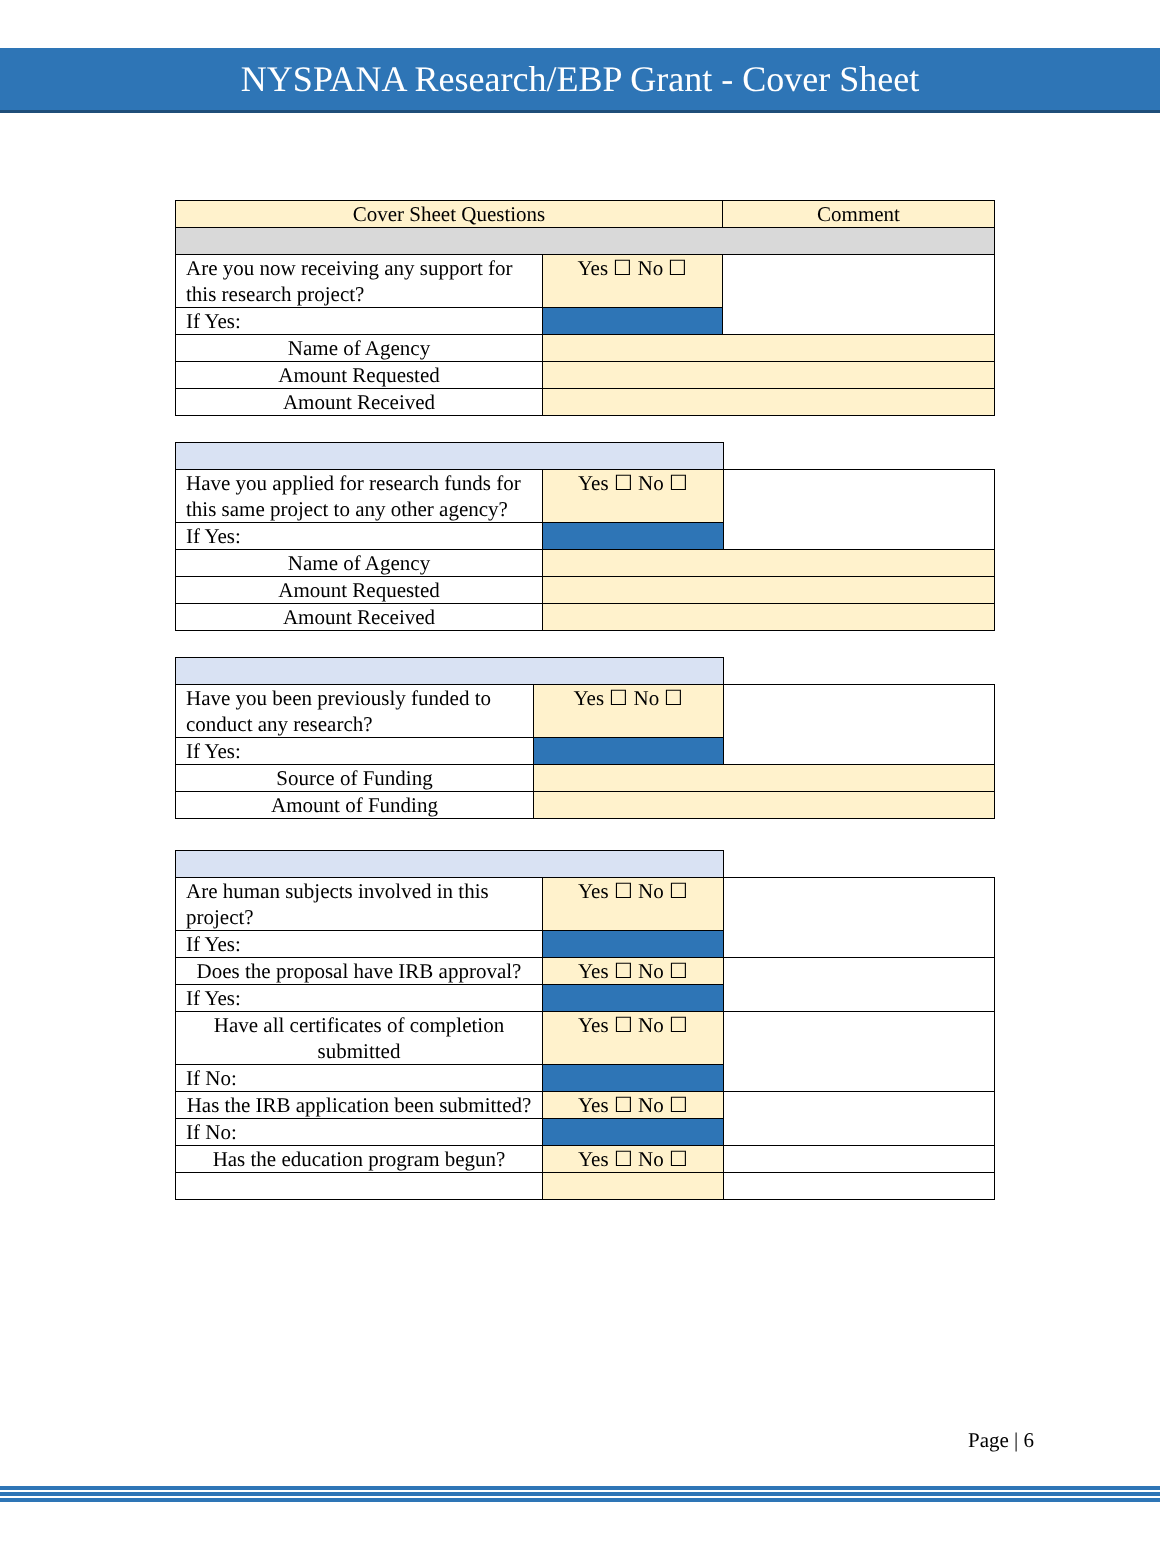NYSPANA Research/EBP Grant - Cover Sheet
| Cover Sheet Questions | | Comment |
| --- | --- | --- |
| Are you now receiving any support for this research project? | Yes ☐ No ☐ | |
| If Yes: | | |
| Name of Agency | | |
| Amount Requested | | |
| Amount Received | | |
| Have you applied for research funds for this same project to any other agency? | Yes ☐ No ☐ | |
| If Yes: | | |
| Name of Agency | | |
| Amount Requested | | |
| Amount Received | | |
| Have you been previously funded to conduct any research? | Yes ☐ No ☐ | |
| If Yes: | | |
| Source of Funding | | |
| Amount of Funding | | |
| Are human subjects involved in this project? | Yes ☐ No ☐ | |
| If Yes: | | |
| Does the proposal have IRB approval? | Yes ☐ No ☐ | |
| If Yes: | | |
| Have all certificates of completion submitted | Yes ☐ No ☐ | |
| If No: | | |
| Has the IRB application been submitted? | Yes ☐ No ☐ | |
| If No: | | |
| Has the education program begun? | Yes ☐ No ☐ | |
Page | 6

....................

-- Exercise directions --
Give the count of lines in the records that contain "submitted", and no other text.

-- Finished task --
2